On Thu, Jan 08, 2026 at 03:37:52PM -0500, Gregory Price <gourry@gourry.net> wrote:
> --- a/Documentation/admin-guide/cgroup-v2.rst
> +++ b/Documentation/admin-guide/cgroup-v2.rst
> @@ -2530,8 +2530,11 @@ Cpuset Interface Files
>  	cpuset-enabled cgroups.
>  
>  	It lists the onlined memory nodes that are actually granted to
> -	this cgroup by its parent. These memory nodes are allowed to
> -	be used by tasks within the current cgroup.
> +	this cgroup by its parent.  This includes both regular SystemRAM
> +	nodes (N_MEMORY) and Private Nodes (N_PRIVATE) that provide
> +	device-specific memory not intended for general consumption.
> +	Tasks within this cgroup may access Private Nodes using explicit
> +	__GFP_THISNODE allocations if the node is in this mask.

Notice that these files are exposed for userspace. Hence I'm not sure
they'd be able to ask for allocations like this (or even need to know
about this implementation detail).

>  
>  	If "cpuset.mems" is empty, it shows all the memory nodes from the
>  	parent cgroup that will be available to be used by this cgroup.
> @@ -2541,6 +2544,25 @@ Cpuset Interface Files
>  
>  	Its value will be affected by memory nodes hotplug events.
══════════════════════════════
- _TASK INSTRUCTIONS_
In the cgroup patch discussion, how may tasks within the cgroup access Private Nodes? Rely only on the cgroup patch discussion.
══════════════════════════════
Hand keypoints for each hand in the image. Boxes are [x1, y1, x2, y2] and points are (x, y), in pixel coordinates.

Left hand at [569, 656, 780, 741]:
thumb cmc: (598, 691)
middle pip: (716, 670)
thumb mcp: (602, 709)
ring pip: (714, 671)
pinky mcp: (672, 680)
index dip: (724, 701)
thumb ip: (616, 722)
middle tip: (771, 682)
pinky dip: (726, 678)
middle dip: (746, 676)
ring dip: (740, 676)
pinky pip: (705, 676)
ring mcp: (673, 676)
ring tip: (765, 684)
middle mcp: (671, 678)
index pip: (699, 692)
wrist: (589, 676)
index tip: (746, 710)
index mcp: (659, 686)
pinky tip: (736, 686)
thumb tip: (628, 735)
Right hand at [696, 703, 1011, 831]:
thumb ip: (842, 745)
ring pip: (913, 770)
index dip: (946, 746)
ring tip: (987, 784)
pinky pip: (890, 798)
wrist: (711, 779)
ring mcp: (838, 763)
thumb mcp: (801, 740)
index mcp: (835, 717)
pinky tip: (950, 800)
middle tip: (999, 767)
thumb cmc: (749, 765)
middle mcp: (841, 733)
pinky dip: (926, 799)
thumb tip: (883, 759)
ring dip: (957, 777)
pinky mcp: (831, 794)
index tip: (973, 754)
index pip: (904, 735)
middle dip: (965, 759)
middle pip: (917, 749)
══════════════════════════════
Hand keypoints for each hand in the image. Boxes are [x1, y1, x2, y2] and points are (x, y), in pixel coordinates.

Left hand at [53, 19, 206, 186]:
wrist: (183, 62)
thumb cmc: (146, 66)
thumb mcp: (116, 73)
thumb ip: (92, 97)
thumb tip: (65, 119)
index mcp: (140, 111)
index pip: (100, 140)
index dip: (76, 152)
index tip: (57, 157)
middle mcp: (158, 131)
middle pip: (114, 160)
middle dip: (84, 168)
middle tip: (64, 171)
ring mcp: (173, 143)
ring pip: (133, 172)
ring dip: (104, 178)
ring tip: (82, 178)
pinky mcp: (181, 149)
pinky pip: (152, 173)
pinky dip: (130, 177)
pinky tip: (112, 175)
══════════════════════════════
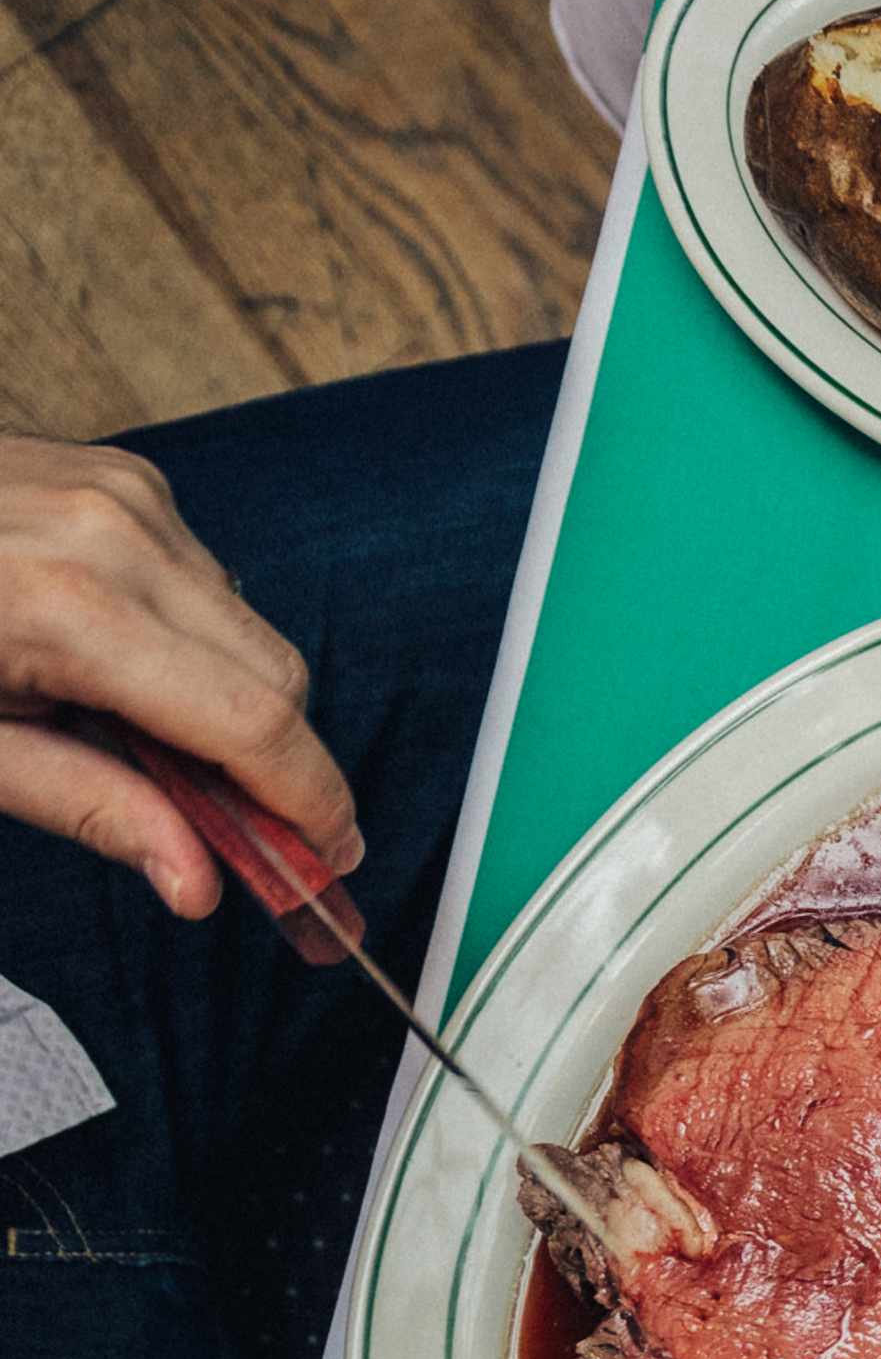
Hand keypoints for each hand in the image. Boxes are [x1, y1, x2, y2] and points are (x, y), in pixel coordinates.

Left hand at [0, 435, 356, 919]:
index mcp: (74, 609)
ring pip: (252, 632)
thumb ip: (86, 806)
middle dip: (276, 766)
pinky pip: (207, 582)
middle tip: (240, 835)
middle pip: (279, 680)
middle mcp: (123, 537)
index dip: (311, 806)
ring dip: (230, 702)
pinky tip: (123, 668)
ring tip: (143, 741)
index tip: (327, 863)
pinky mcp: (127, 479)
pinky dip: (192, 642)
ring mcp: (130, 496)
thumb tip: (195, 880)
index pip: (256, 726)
══════════════════════════════
- _TASK SOLUTION_
Through explicit __GFP_THISNODE allocations, if the node is in the mask.